Amjad Khan and Naseeruddin Shah in The Perfect Murder (1988). Courtesy Merchant Ivory Productions.

Shah’s interpretation of Ghote hit the sweet spot between self-deprecating humour and steadfast resolve, Mitchell observed. “There were a number of attempts over the years to make further films, as well as several options on TV series, both Indian and UK based, and it is very sad that none of them came to fruition when Naseer was still young enough to play the part,” she said.

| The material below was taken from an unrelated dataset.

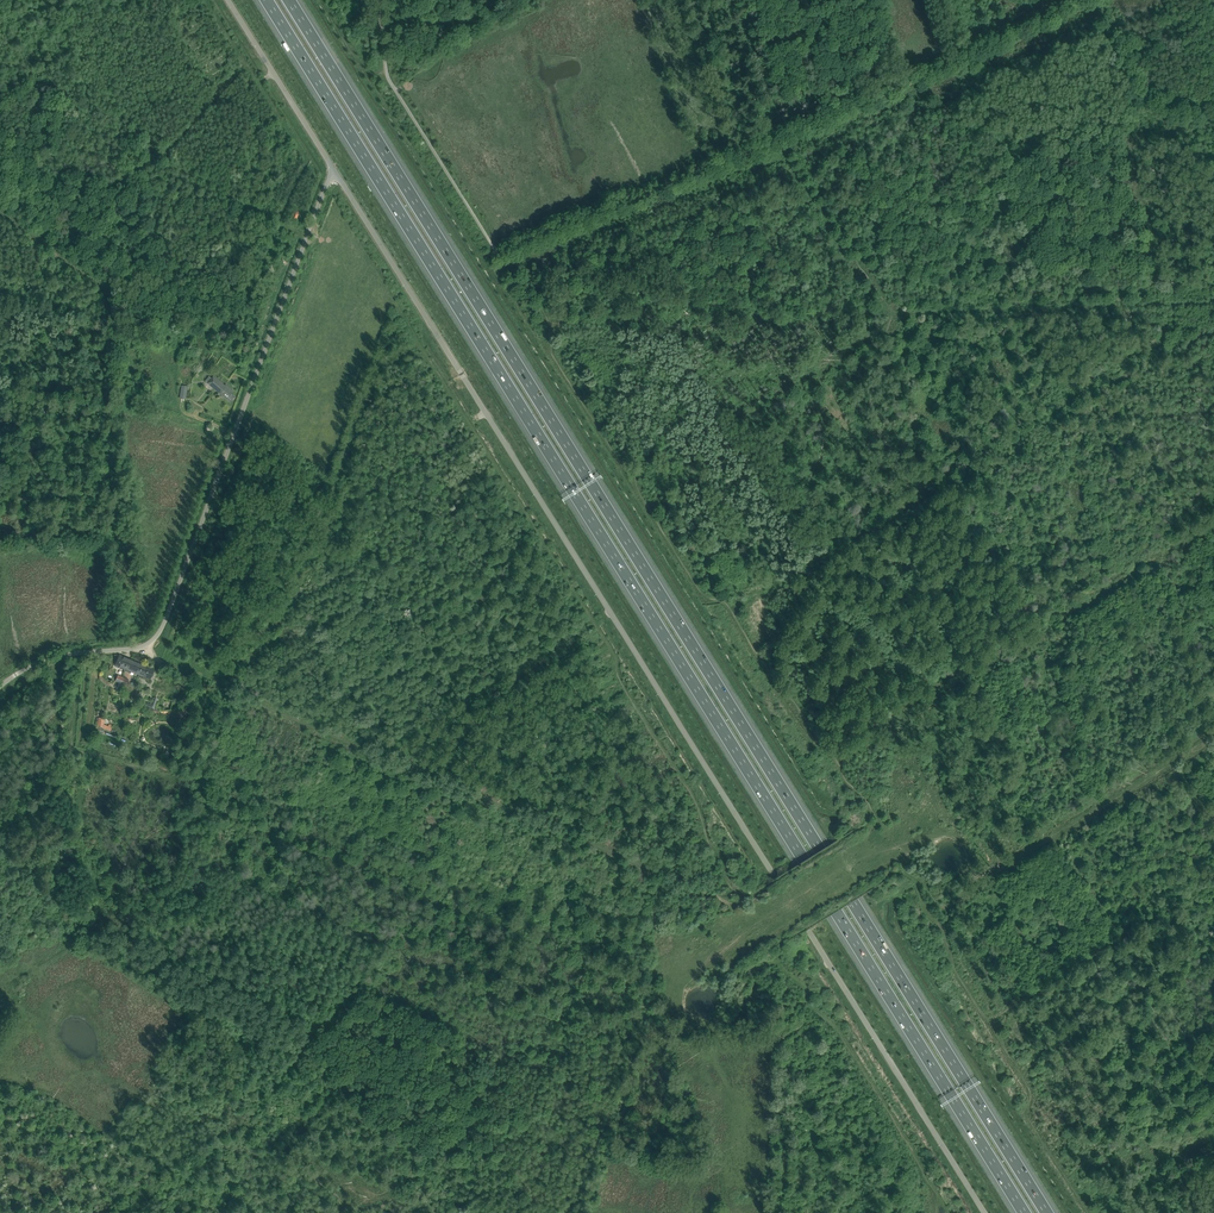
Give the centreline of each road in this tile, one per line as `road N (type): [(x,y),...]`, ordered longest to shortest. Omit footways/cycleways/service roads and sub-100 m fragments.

Who will step into Naseeruddin Shah’s giant shoes? Will the new series include Shah, as a throwback to one of his earliest crossover films? The Endemol Shine India adaptation has the challenge, but also the potential, to reclaim Inspector Ghote for Indian viewers. Everything hinges on the tone. A Bollywoodised take will do Ghote and Keating injustice. An Anglicised approach will miss the point. This halfway character between England and India, and imagination and reality, will need a skilled set of interpreters to be rediscovered by a new set of audiences.

The Perfect Murder (1988). Courtesy Merchant Ivory Productions.